Losing data can be very frustrating. Sometimes data is lost because of hardware dying, but other times it’s done by mistake. Thankfully, Git has tools that can assist with the latter case at least. In this article, I will demonstrate how one can use the git-reflog tool to recover lost code and commits.
What is Reflog?
Whenever you add data to your local Git repository or perform destructive operations, Git keeps track of all these using reference logs, also known as reflogs. These log entries contain a SHA-1 hash of the commit associated with it and any references, or refs for short. Refs themselves are branch names, tags, and symbolic refs like HEAD, which is always pointing to the ref or commit id that’s currently checked out.
These reflogs can prove very useful in assisting with data recovery against a Git repository if some code is lost in a destructive operation. Reflog records contain data such as the SHA-1 hash that HEAD was pointing to when an operation was performed, and a description of the operation that was performed as well.
Here is an example of what a reflog might look like:
956eb2f (HEAD -> branch-prefix/v2-1-4, origin/branch-prefix/v2-1-4) HEAD@{0}: commit: fix: post-rebase errors
The first part 956eb2f
is the commit hash of the currently checked out commit when this entry was added to the reflog. If a ref currently exists in the repo that points to the commit id, such as the branch-prefix/v2-1-4
branch in this case, then those refs will be printed alongside the commit id in the reflog entry.
It should be noted that the actual refs themselves are not always stored in the entry, but are instead inferred by Git from the commit id in the entry when dumping the reflog. This means that if we were to remove the branch named branch-prefix/v2-1-4
, it would no longer appear in the reflog entry here.
There’s also a HEAD
part as well.
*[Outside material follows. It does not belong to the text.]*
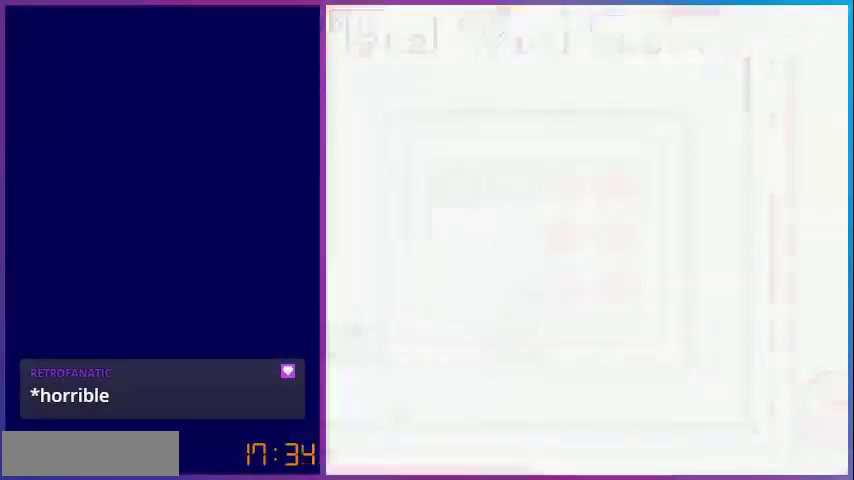
{"buttons": [], "events": []}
This just tells us that HEAD
is currently pointing to the commit id in the entry. If we were to navigate to a different branch such as main
, then the HEAD ->
section would disappear from that specific entry.
The HEAD@{n}
section is just an index that specifies where HEAD
was n
moves ago. In this example, it is zero, which means that is where HEAD
currently is. Finally what follows is a text description of the operation that was performed. In this case, it was just a commit. Descriptions for supported operations include but are not limited to commit, pull, checkout, reset, rebase, and squash.
Basic Usage
Running git reflog
with no other arguments or git reflog show
will give you a list of records that show when the tips of branches and other references in the repository have been updated. It will also be in the order that the operations were done. The output for a fresh repository with an initial commit will look something like this.
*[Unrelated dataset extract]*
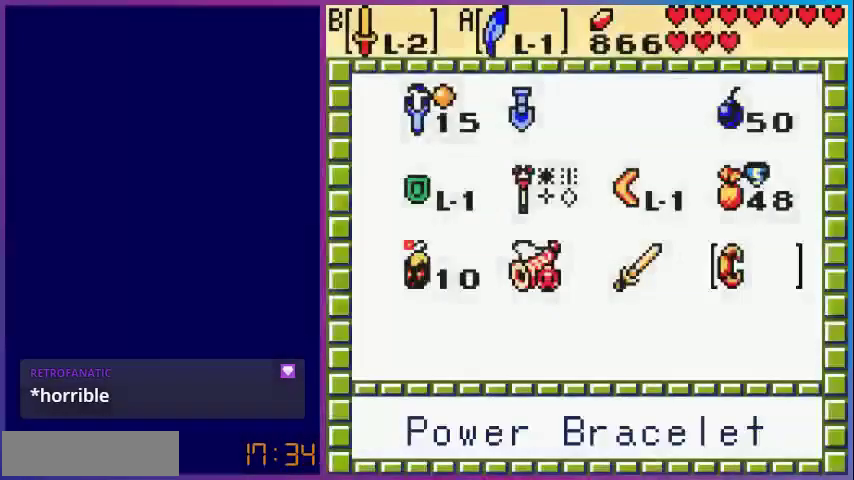
{"buttons": [], "events": []}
13deb8e (HEAD -> main) HEAD@{0}: commit (initial): initial commit
Now let’s create a new branch called feature
with git switch -c feature
and then commit some changes. Doing this will add a couple of entries to the reflog. One for the checkout of the branch, and one for committing some changes.
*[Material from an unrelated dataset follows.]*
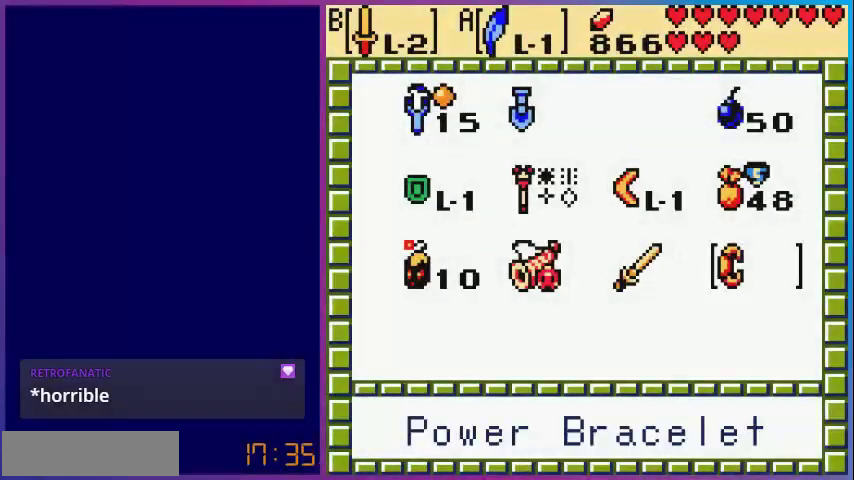
{"buttons": [], "events": [[200, "A", "down"], [360, "A", "up"], [360, "START", "down"], [480, "START", "up"]]}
4f8d10d (HEAD -> feature) HEAD@{0}: commit: more stuff
13deb8e (main) HEAD@{1}: checkout: moving from main to feature
13deb8e (main) HEAD@{2}: commit (initial): initial commit
This log will continue to grow as we perform more operations that write data to git.
A Rebase Gone Wrong
Let’s do something slightly more complex. We’re going to make some changes to main and then rebase our feature branch on top of it. This is the current history once a few more commits are added.
138afbf (HEAD -> feature) here's some more
cb72b26 even more stuff
4f8d10d more stuff
13deb8e initial commit
And this is what main looks like:
a84bdfa (HEAD -> main) add other content
13deb8e initial commit
After doing a git rebase main
while checked into the feature
branch, let’s say some merge conflicts got resolved incorrectly and some code was accidentally lost. A Git log after doing such a rebase might look something like this.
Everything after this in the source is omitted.